Evangelists call it “4D printing” because it adds the dimension of time to the process—time for the object to change shape in some predetermined manner after it has been given its initial shape by the 3D printing device. Think, for example, of a plumbing pipe that swells or contracts to accommodate the changing volumes of water running through it; or of an athletic shoe that changes its shape and “grows” features like cleats to suit the type of activity its wearer is performing.
To make 4D-printed objects perform in this way, the 3D printer must build them from responsive materials according to instructions that “tell” the material what to do when it encounters the triggering condition. This could be water, causing the object to unfold, coil, or otherwise reconfigure itself when it gets wet. Pressure, temperature, light, and UV radiation are other stimuli for 4D functionality.
The broad goal of 4D printing is to recast manufacturing as something that happens not when people and machines put things together, but when “programmable parts” assemble themselves into whatever the desired object happens to be. Self-assembly exists in the natural world in processes such as the replication of DNA. 4D printing is the analogous process for building things in the human-made world through the local interaction of their components.
Skylar Tibbits says that 4D printing promises breakthroughs in biology, material science, software, robotics, manufacturing, transportation, infrastructure, construction, the arts, and space exploration. He is the director of MIT’s Self-Assembly Lab and the most noted advocate of 4D printing and its uses. His TED talk is a good introduction to the principles and potential of the emerging technology.
“Emerging” means that there are no commercially available 4D-printed products—yet. Developmental projects for practical applications are under way.
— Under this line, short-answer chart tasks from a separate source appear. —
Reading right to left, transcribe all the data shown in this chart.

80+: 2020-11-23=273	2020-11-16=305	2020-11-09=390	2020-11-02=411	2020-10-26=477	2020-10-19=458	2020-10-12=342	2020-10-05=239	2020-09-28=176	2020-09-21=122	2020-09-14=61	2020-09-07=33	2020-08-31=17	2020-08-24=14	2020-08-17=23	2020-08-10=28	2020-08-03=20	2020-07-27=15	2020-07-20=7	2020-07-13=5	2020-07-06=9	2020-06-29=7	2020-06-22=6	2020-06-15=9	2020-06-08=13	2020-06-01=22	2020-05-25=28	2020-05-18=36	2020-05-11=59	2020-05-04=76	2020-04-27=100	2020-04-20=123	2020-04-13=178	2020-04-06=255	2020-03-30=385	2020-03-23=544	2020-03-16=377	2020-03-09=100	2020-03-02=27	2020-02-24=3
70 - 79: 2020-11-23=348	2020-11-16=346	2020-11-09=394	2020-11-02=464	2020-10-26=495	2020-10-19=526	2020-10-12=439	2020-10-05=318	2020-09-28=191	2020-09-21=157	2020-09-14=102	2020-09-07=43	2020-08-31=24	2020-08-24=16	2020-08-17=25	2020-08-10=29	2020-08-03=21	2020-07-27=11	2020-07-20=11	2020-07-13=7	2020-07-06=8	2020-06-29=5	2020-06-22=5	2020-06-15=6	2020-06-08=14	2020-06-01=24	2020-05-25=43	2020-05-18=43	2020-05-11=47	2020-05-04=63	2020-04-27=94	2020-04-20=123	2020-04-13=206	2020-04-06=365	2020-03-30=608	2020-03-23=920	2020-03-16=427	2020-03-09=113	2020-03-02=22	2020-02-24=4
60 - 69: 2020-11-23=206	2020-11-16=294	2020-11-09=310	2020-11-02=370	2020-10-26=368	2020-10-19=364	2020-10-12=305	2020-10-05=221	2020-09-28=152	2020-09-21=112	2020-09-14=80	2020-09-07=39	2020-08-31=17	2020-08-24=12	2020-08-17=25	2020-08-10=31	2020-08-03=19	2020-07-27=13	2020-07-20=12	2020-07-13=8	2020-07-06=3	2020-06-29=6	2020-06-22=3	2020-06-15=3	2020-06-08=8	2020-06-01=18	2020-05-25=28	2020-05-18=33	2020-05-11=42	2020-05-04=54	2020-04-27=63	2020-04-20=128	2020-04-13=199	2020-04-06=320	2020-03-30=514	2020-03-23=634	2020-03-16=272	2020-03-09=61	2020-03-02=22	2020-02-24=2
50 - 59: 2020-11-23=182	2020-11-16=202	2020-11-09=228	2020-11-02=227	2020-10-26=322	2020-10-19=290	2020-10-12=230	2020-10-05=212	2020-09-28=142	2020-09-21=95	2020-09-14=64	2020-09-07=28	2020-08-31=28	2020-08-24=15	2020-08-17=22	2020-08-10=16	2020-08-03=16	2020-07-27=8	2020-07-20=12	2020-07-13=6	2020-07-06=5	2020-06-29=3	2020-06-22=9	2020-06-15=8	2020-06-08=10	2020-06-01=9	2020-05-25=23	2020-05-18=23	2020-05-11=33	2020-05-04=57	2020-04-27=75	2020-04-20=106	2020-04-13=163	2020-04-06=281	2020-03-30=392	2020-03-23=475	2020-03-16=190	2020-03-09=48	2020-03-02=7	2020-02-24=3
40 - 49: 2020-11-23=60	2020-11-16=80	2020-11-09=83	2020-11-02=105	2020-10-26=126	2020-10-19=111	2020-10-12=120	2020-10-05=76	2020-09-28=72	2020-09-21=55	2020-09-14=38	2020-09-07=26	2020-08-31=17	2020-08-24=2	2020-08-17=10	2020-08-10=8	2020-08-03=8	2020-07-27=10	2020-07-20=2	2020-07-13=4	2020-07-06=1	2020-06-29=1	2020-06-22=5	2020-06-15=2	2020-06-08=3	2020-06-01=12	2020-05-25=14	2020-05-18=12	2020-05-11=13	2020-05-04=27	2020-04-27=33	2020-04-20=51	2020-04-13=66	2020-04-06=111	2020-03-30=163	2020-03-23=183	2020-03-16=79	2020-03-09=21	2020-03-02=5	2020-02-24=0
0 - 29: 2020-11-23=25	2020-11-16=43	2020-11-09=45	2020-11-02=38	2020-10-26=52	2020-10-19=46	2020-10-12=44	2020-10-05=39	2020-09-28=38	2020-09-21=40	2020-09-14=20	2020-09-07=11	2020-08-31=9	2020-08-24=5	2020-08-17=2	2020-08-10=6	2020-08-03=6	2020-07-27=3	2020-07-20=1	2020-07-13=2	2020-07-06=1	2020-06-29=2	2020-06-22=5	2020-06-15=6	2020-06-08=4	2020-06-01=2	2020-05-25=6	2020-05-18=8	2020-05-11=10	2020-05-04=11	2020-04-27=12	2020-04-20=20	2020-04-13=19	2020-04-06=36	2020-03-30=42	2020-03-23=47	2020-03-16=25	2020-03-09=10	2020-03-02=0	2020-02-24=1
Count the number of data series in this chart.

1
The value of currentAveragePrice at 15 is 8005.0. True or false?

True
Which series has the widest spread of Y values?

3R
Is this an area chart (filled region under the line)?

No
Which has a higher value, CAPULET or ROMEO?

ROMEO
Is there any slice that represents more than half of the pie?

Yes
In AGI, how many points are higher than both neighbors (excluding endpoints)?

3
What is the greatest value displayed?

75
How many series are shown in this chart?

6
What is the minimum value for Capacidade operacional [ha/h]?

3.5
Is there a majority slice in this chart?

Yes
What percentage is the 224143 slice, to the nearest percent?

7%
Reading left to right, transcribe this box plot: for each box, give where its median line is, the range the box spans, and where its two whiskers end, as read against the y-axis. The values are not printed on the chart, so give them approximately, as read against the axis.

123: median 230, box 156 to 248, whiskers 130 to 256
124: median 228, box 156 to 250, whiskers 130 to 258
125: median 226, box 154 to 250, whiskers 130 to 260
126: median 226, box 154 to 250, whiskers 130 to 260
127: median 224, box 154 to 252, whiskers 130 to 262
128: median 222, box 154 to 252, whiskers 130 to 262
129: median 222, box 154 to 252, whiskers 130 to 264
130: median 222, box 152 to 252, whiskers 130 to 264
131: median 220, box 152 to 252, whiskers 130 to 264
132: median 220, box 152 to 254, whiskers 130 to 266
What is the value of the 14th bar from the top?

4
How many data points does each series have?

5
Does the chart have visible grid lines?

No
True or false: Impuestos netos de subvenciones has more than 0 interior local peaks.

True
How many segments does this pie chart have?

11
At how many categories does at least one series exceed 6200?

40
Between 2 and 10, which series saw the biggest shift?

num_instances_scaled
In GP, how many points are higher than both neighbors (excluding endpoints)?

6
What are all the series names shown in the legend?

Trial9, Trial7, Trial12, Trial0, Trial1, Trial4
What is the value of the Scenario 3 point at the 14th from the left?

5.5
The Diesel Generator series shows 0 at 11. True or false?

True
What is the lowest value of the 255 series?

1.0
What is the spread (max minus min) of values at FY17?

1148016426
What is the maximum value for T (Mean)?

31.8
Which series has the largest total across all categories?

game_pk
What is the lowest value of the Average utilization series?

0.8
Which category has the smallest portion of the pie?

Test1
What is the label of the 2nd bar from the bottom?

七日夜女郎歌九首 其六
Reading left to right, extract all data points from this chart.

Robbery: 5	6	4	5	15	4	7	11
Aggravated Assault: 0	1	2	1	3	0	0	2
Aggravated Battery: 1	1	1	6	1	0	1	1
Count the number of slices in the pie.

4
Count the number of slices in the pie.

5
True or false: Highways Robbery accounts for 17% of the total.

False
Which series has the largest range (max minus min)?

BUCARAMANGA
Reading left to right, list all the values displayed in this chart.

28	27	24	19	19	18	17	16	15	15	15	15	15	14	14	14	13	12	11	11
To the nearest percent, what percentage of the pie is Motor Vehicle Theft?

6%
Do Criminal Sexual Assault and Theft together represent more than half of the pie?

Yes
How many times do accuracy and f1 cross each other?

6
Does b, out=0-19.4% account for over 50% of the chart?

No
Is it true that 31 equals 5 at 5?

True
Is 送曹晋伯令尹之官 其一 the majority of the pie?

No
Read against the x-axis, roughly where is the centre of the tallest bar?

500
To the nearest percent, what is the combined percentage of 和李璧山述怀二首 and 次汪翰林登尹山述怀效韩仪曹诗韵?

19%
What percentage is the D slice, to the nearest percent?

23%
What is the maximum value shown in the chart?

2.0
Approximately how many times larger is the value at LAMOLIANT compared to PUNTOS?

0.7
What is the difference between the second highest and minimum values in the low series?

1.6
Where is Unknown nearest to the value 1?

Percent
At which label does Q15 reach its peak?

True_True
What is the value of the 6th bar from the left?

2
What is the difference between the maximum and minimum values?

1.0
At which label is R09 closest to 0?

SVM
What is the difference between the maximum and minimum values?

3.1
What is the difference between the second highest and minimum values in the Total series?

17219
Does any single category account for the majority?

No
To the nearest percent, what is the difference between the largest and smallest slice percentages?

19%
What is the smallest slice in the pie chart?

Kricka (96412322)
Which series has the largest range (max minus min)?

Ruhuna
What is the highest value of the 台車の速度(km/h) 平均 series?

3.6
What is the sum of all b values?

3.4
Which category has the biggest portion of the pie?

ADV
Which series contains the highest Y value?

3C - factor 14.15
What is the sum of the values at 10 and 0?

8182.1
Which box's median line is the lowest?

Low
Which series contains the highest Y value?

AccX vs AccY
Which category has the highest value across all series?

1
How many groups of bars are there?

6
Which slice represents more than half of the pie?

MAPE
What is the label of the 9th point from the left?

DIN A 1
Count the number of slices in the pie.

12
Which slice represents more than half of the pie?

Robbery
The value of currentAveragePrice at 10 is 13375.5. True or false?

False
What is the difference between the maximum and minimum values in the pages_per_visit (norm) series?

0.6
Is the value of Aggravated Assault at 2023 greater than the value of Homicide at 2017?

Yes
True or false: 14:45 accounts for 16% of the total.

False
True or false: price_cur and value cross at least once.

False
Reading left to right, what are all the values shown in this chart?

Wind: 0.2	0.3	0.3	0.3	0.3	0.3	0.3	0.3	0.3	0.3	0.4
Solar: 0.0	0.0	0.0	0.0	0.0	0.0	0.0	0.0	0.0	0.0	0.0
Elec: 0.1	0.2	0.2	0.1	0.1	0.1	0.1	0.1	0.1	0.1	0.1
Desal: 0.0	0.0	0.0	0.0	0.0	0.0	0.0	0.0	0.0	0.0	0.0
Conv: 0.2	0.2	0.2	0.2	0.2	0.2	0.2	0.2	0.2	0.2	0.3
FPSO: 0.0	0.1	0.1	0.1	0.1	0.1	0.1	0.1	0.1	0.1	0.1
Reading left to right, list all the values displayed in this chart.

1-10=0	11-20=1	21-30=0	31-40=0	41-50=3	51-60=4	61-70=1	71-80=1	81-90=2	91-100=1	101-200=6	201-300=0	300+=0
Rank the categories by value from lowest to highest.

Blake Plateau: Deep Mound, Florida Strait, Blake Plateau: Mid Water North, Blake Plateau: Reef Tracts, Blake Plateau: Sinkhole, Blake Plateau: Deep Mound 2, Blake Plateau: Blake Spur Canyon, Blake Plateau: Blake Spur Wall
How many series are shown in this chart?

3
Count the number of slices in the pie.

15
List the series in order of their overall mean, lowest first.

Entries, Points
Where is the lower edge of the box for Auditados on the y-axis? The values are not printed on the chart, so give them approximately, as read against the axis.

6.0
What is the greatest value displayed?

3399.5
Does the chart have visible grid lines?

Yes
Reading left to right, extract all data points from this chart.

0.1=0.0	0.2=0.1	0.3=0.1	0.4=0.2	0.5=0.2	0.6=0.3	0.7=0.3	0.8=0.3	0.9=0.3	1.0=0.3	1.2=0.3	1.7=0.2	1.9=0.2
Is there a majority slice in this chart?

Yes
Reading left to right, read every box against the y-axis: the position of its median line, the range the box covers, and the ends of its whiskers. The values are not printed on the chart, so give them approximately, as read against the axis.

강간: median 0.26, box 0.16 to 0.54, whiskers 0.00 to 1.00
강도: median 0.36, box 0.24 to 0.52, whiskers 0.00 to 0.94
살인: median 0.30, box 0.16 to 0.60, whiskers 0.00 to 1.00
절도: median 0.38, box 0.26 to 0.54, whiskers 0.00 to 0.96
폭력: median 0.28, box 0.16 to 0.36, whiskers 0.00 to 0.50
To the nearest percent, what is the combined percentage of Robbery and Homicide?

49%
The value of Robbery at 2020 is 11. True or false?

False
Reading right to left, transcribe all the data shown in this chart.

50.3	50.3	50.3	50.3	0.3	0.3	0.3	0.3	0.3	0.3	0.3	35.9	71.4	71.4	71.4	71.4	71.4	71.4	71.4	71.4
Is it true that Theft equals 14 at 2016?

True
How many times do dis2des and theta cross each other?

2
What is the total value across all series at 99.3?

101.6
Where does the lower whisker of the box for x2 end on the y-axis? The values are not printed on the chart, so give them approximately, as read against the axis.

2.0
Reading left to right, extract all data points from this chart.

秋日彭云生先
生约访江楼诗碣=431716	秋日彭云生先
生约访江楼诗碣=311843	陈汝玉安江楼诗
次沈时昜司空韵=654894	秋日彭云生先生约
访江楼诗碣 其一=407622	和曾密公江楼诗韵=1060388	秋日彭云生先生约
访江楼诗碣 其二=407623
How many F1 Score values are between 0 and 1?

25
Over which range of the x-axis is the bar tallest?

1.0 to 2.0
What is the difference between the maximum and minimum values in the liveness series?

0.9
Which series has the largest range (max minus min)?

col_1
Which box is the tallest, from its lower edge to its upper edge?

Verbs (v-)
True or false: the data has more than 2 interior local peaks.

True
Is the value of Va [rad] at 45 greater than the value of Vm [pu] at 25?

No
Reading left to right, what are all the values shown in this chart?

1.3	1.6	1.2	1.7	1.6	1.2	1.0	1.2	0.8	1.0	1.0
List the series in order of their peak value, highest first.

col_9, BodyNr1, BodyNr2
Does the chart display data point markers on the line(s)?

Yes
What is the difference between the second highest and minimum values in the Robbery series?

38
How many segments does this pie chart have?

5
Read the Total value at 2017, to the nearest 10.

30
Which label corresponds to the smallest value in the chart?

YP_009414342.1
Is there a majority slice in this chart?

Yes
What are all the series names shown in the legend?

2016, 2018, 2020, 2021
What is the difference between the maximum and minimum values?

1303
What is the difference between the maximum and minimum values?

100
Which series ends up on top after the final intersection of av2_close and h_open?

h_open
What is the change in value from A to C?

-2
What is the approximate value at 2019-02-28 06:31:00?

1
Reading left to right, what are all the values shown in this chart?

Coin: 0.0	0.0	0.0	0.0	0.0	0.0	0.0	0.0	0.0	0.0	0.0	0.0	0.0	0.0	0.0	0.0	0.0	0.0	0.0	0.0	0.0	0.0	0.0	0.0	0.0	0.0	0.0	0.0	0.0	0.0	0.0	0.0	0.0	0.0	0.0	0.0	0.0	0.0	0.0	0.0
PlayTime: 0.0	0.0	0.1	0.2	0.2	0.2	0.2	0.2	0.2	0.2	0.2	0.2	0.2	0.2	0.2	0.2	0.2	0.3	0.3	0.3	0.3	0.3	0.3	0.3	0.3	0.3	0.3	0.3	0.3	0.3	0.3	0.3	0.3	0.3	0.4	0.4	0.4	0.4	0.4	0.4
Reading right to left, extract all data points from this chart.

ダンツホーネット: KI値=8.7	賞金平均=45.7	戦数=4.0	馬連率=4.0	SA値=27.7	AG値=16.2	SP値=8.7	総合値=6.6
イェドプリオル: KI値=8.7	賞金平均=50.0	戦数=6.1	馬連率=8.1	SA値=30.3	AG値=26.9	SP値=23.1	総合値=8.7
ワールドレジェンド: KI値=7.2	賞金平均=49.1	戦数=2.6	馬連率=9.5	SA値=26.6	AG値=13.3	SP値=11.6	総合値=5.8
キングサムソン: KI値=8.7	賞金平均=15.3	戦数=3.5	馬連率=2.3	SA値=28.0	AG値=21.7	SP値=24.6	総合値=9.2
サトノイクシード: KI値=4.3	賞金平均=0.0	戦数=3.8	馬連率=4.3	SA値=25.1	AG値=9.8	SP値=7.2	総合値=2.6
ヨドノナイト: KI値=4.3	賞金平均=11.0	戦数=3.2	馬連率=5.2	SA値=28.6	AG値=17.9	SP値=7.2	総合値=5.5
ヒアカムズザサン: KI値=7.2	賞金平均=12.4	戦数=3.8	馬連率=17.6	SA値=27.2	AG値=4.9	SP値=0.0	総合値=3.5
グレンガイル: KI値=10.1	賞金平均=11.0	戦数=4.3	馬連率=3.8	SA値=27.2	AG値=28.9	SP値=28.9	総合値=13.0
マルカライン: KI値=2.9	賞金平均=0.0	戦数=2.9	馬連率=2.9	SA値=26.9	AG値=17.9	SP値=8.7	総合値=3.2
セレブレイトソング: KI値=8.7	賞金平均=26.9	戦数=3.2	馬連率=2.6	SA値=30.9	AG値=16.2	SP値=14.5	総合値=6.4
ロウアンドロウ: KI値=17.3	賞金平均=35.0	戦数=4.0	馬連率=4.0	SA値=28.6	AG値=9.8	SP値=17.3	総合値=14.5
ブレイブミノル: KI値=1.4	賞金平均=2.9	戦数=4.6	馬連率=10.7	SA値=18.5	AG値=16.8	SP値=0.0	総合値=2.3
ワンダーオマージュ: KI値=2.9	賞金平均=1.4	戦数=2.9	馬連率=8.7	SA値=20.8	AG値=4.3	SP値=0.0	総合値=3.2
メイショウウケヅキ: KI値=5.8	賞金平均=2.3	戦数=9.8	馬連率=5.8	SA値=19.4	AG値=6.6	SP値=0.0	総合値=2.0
At the University of Wollongong in New South Wales, Australia, researchers have come up with a valve that closes itself when it detects hot water. The Somerville, MA, design studio Nervous System used a 4D design system it calls Kinematics to create a dress that conforms fluidly (and stylishly) to the movements of its wearer’s body.
Nervous System’s technology partner in the project was the 3D printing service Shapeways. Another significant collaboration for 4D printing is the one involving 3D printer manufacturer Stratasys and 3D software developer Autodesk in projects for Tibbits’s Self-Assembly Lab.
A good omen for any emerging technology, scientifically speaking, is the possibility that it may have military applications. In 2013, researchers from Harvard, the University of Illinois, and the University of Pittsburgh received an $855,000 grant from the U.S. Army Research Ofice to investigate how 4D printing might be used to make items capable of responding to battlefield conditions: for example, uniforms that can change camouflage patterns or resist hazards like shrapnel and poison gas.
The fact that uses for 4D printing remain almost purely speculative hasn’t stopped believers from positing a brisk commercial future for the technology. According to this report, for example, the industry said to be taking shape around manufacturing with programmable materials will have a compound annual growth rate of nearly 43% between 2019 and 2025.
How 4D printing will intersect with the two-dimensional kind is anyone’s guess. But, 4D printing proponents may want to recall that traditional printing has been making self-assembling products for years. These objects consist of interlinked parts that come together programmatically in new structures when a specific energizing force is applied: in this case, the opening of covers or the turning of a page.
They’re called pop-up books, and they’re still as intriguing as anything that ever came out of an additive manufacturing lab.